Mais comment cette technologie est-elle déjà utilisée dans ce secteur ? « L’IA générative est déjà largement utilisée pour générer des images ou des vidéos », déclare l’architecte David Andrés León, spécialisé dans la recherche et le développement d’outils numériques pour AECO et directeur du Master en informatique avancée pour l’architecture et le design (MaCAD) à l’Institut d’architecture avancée de Catalogne (IAAC). « C’est la low hanging fruit, la plus abordable pour tous, car elle est très simple et ne nécessite pas beaucoup d’investissement technique ; on peut utiliser les outils déjà développés par les grandes entreprises », explique-t-il.
Ces visualisations, qui nécessitaient auparavant beaucoup de temps, d’énergie et d’argent, peuvent désormais être générées rapidement grâce à un prompt. « Avant, cela prenait plusieurs semaines, voire un mois », dit-il. De plus, l’IA est déjà utilisée à un coût relativement abordable pour reconnaître des images ou des données, pour générer des plans ou de la documentation. « C’est surtout pour l’aspect logistique de la construction. Cela permet de comprendre les horaires et les processus logistiques », explique l’expert.

Une représentation complète : le véritable potentiel de l’IA en architecture
Au-delà de cette utilisation plus basique qui a déjà lieu, la question se pose de savoir jusqu’où cela peut aller, quelles promesses de l’intelligence artificielle pourraient véritablement représenter une révolution dans le secteur. Ce sujet a été présenté par David Andrés León lors du Forum international sur la construction en bois qui s’est tenu début juin 2026. « De mon point de vue, l’avenir le plus prometteur de l’IA en architecture, ou dans le secteur AECO en général, serait de trouver un moyen de représenter le bâtiment que l’IA puisse traiter comme s’il s’agissait d’images ou de texte . Ainsi, l’IA aurait une perception tangible de l’ensemble du projet dans toute sa complexité, et pas seulement des aspects visuels ou logistiques. Cela comprendrait tous les aspects : la partie géométrique, la partie structurelle, la partie installation… », explique-t-il.
Concrètement, cela signifierait qu’il serait beaucoup plus facile d’analyser un projet dans son intégralité. « C’est très complexe, avec de nombreux acteurs et de nombreux rôles », souligne l’expert. Si cette représentation totale lisible par l’IA pouvait être réalisée, des voies d’accès plus directes au projet pourraient être créées. « Par exemple, via un chatbot, nous pourrions dialoguer et découvrir concrètement ce que nous souhaitons concernant le bâtiment ». Ce serait comme un raccourci pour cette partie plus analytique. Il vous faut généralement un logiciel spécifique, parfois très complexe et coûteux. Cela permettrait à toute personne ne possédant pas de connaissances techniques approfondies d’accéder aux différentes complexités du projet », explique-t-il.

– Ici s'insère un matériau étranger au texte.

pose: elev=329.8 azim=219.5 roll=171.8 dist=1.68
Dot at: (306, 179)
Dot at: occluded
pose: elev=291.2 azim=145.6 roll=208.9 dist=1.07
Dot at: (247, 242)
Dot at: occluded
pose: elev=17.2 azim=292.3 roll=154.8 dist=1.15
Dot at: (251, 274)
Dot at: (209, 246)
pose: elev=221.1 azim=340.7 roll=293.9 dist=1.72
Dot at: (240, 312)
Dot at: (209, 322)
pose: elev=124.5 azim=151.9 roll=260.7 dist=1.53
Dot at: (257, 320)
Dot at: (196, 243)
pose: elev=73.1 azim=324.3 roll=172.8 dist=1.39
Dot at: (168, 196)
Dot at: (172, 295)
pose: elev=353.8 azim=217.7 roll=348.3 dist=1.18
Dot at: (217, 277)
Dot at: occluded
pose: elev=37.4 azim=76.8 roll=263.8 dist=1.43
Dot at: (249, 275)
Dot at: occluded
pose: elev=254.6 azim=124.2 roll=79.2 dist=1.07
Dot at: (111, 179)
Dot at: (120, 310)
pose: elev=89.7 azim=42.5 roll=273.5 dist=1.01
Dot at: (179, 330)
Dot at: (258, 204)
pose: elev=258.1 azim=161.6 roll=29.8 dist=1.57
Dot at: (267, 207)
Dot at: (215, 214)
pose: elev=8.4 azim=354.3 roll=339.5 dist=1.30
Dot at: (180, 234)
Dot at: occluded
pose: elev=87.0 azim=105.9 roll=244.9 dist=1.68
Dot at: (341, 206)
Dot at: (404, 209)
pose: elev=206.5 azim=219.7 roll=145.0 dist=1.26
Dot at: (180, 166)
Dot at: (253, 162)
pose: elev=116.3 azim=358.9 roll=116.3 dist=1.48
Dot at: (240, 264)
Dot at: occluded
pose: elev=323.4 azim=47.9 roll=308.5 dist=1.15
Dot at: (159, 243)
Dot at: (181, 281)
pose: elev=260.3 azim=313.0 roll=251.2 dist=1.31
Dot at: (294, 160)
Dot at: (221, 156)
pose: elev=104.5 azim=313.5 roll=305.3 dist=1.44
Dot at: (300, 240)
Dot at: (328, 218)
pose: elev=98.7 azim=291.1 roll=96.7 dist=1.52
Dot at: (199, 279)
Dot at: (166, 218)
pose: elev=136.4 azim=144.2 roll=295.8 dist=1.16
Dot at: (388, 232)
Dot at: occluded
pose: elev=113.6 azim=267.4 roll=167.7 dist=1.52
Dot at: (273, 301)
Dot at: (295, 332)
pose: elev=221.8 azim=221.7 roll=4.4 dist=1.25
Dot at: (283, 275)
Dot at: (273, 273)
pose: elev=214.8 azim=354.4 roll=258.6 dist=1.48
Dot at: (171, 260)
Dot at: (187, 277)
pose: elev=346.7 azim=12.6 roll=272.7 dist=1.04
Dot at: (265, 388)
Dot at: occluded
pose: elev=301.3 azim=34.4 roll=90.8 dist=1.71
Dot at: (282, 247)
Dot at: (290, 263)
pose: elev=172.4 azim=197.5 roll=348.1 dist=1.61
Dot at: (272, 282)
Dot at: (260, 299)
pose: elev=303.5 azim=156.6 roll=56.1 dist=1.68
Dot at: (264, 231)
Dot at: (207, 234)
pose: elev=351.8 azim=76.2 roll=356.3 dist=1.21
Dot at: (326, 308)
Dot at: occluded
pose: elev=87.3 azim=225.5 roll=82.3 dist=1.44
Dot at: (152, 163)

Dans la partie générative également, qui est maintenant utilisée pour les visualisations, quelque chose de complet pourrait être réalisé : proposer des bâtiments avec leurs différentes caractéristiques, afin que l’IA devienne « un copilote des profils de conception, de construction ou d’ingénierie ».
Concernant les critiques inévitables qui surgissent lorsqu’on parle de confier quelque chose à l’IA, l’expert estime qu’AECO n’en arrivera jamais à abandonner complètement le contrôle. « La question des responsabilités est très importante ; il y aura toujours quelqu’un qui validera le projet », observe-t-il. C’est pourquoi il n’y a pas lieu de craindre l’arrivée de cette technologie dans le secteur. « Je ne pense pas que nous devions nous sentir intimidés ou menacés. Tout au contraire : cela nous donne du pouvoir ».